Рассказы и повести | страница 69



Из темноты долетел чуть слышный среди воя ветра свисток паровоза… Опять заговорили своим тяжелым, чугунным языком колеса. Поезд остановился…

Хлопнула дверь и, весь занесенный снегом, вошел кондуктор.

— № 106 прибыл благополучно, господин начальник, — доложил он, приложив руку к лохматой шапке с орлом на тулье.

Владислав Иванович кивнул головой.

— Здравствуй, Петров… Холодно?..

— Холодно, Владислав Иванович, — отвечал кондуктор, сразу оставляя официальный тон. — Вам-то тут хорошо… Не дует…
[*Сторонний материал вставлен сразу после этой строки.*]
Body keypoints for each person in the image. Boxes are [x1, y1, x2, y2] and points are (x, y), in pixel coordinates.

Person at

— Хорошо, да не больно… Есть отцепка?

— Никак нет…

— Ну, поди распишись…

Чрез несколько минут поезд ушел, опять постучал телеграф, а потом опять загнусавила гитара: «Ты мое сердце и душа…»

Владислав Иванович хотел было лечь на диван, — хотя было только семь часов, — но остановился в нерешимости: наберешь клопов, потом всю ночь покоя не дадут. Взяв со стола лампу, он нагнулся к дивану. Обеспокоенные светом насекомые, сидевшие гнездами, плотнее прижались к обивке…
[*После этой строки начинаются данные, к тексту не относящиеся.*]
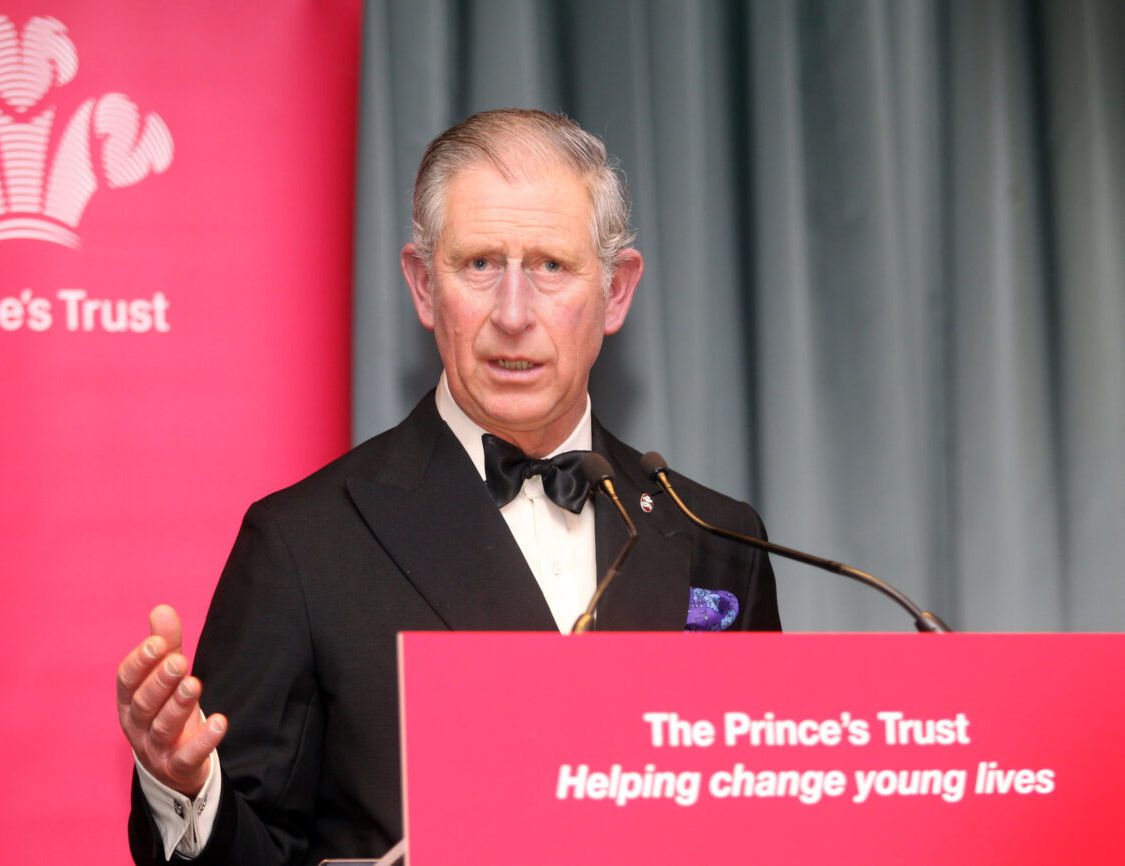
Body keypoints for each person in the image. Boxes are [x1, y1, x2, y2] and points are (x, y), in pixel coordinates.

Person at [117, 108, 782, 865]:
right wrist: (187, 792)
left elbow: (751, 827)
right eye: (478, 265)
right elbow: (256, 843)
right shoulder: (302, 544)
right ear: (424, 286)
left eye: (551, 266)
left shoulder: (715, 539)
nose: (512, 313)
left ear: (617, 290)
— Иванов… — крикнул Владислав Иванович.

— Я… — отозвался телеграфист.

— Иди-ка сюда…

Гитара смолкла и в комнату вошел Иванов, белобрысый, бледный юноша, какой-то серый, неопределенный, точно сотканный из степных сумерек. Волосы, глаза, кожа, все в нем было серо и бесхарактерно; даже красные узоры, вышитые на его косоворотке, выглядывавшей из-под истертого мундира, и те выцвели, помутнели… Иванов был юноша тихий, робкий, молчаливый. Жизнь его была убийственно однообразна и бессодержательна. Чтобы хоть как-нибудь скрасить ее, Иванов фантазировал. Предметом его фантазий была какая-то «она», смутная и неопределенная, как узоры его рубашки. Он вырезал ее вензель и сердце, пронзенное стрелой, на березе в станционном саду и часто сидел около этой березы в одиночестве, интригуя всех своей влюбленностью, таинственностью. Он кончил тем, что поверил сам, что «она», действительно, существует, тосковал и играл: «Ты мое сердце и душа»… Над ним все смеялись, но он не оставлял «ее», находя в ней всю усладу своей жизни и чрез нее поднимая интерес к себе в окружающих. Он лгал, как и Владислав Иванович, но более искренно, так сказать.

— Давай клопов казнить, — сказал Владислав Иванович.

— Как?

— Электричеством…

— Давайте… Ишь их что чертей, развелось…

Они поймали клопа и понесли его в телеграфную.

Там они подвергли насекомое электрическому току из аппарата и, нагнувшись, с интересом ждали, что будет делать клоп. К их неудовольствию, клоп оставался совершенно спокойным.